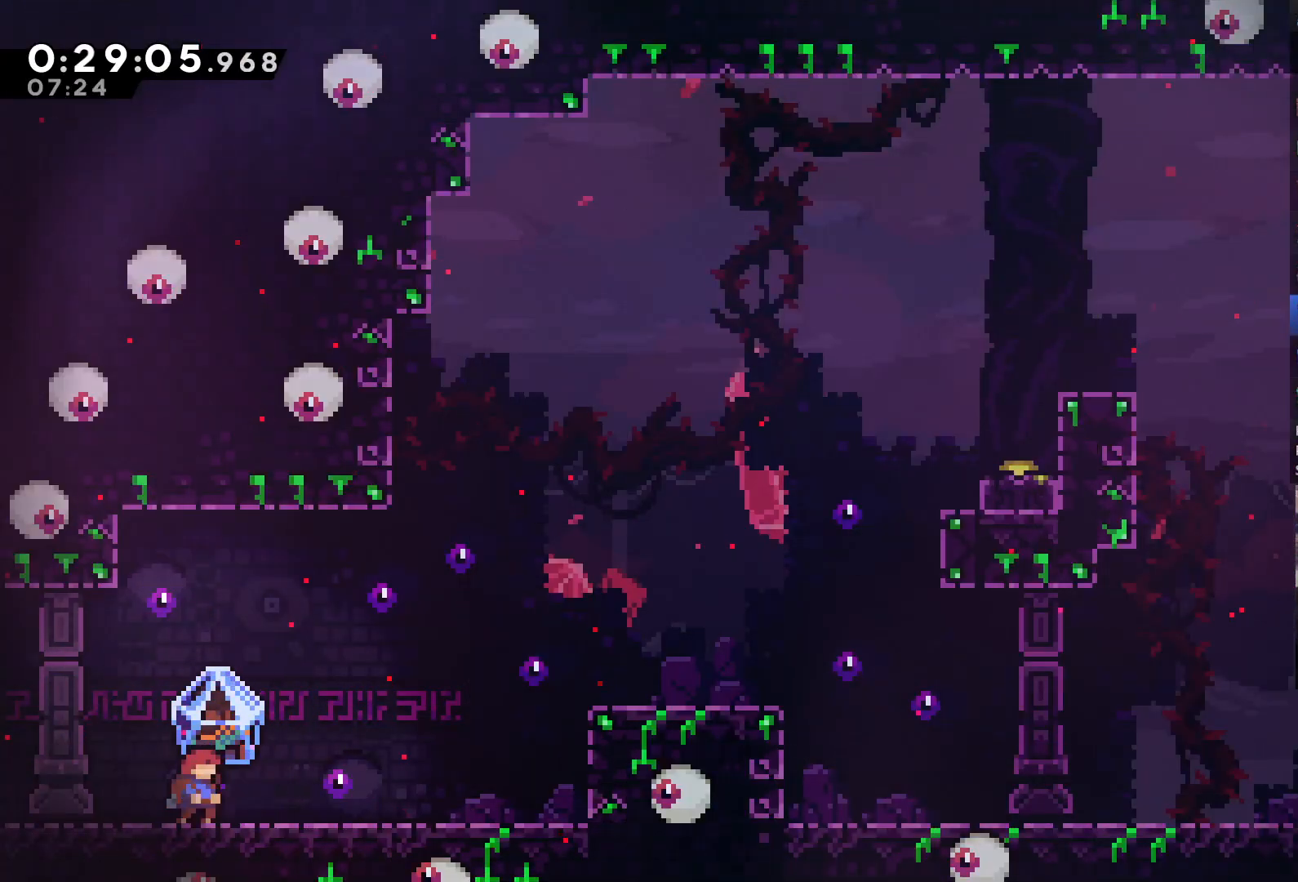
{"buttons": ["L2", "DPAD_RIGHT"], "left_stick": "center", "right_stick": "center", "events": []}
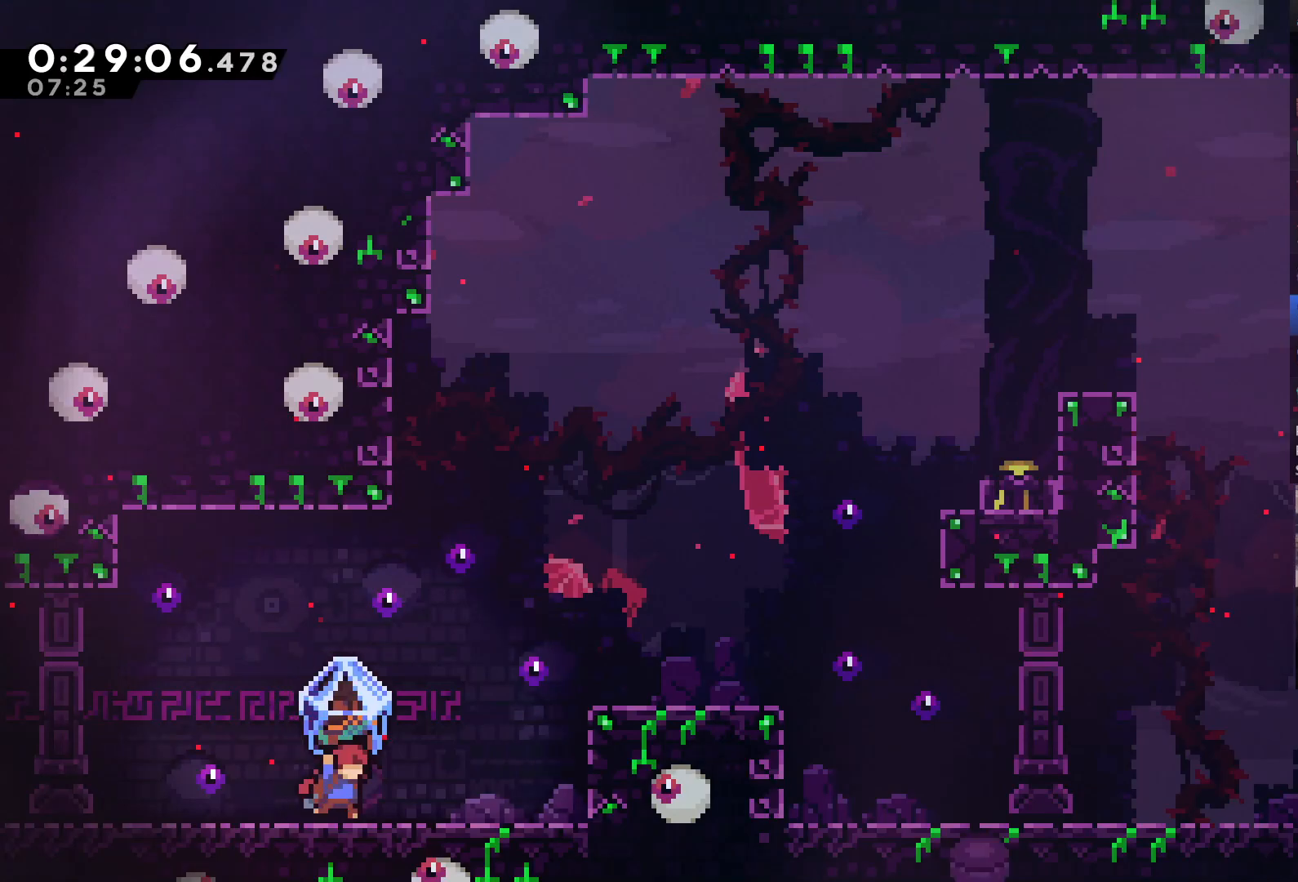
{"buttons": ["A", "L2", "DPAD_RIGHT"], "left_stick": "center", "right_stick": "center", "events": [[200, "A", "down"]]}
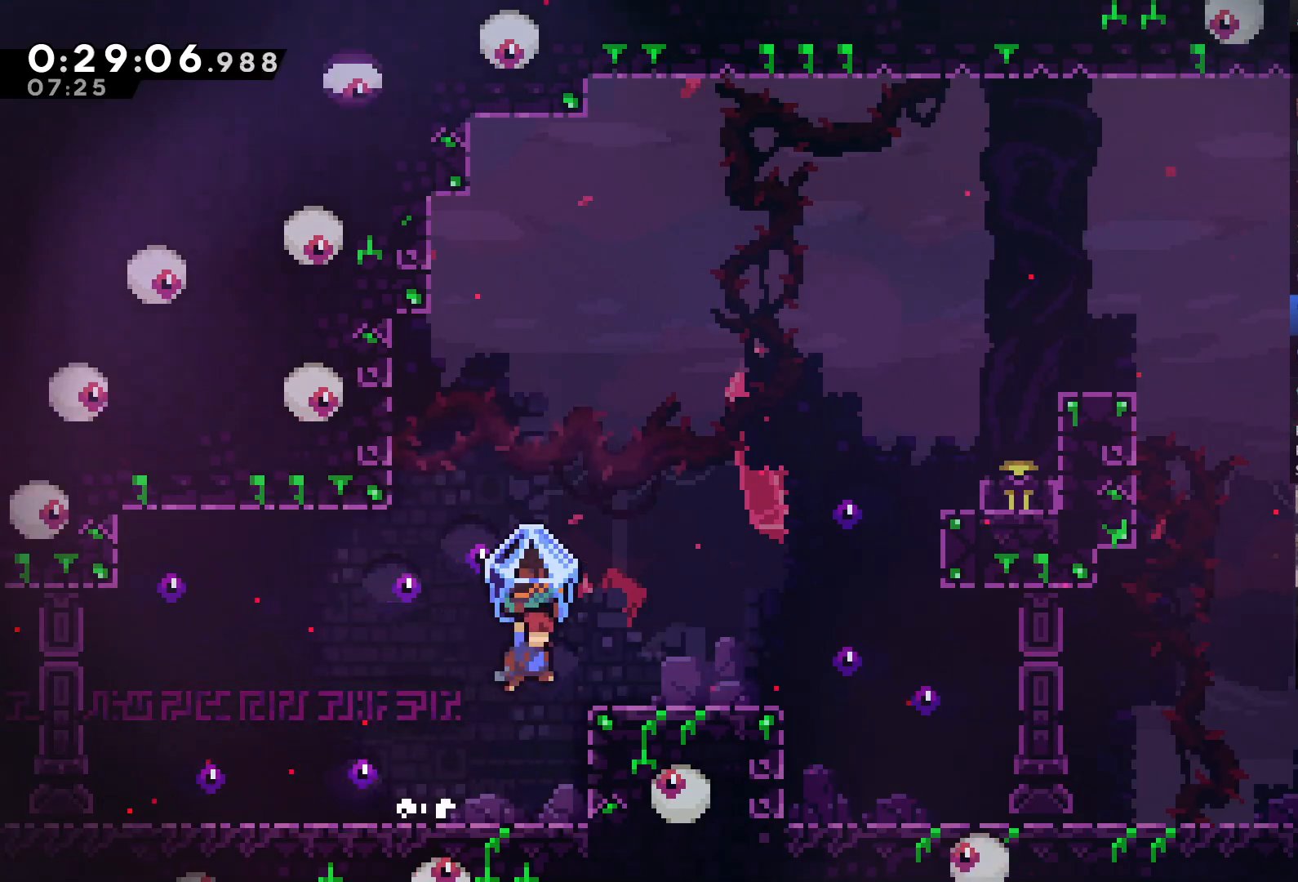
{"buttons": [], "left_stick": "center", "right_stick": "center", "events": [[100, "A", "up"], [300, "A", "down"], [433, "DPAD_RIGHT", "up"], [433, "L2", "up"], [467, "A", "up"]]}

* **Aim of the exercise**
A word-for-word reprint of the listing above is needed, minus the pictures.

* **Expected answer**
{"buttons": ["L2", "DPAD_RIGHT"], "left_stick": "center", "right_stick": "center", "events": []}
{"buttons": ["A", "L2", "DPAD_RIGHT"], "left_stick": "center", "right_stick": "center", "events": [[200, "A", "down"]]}
{"buttons": [], "left_stick": "center", "right_stick": "center", "events": [[100, "A", "up"], [300, "A", "down"], [433, "DPAD_RIGHT", "up"], [433, "L2", "up"], [467, "A", "up"]]}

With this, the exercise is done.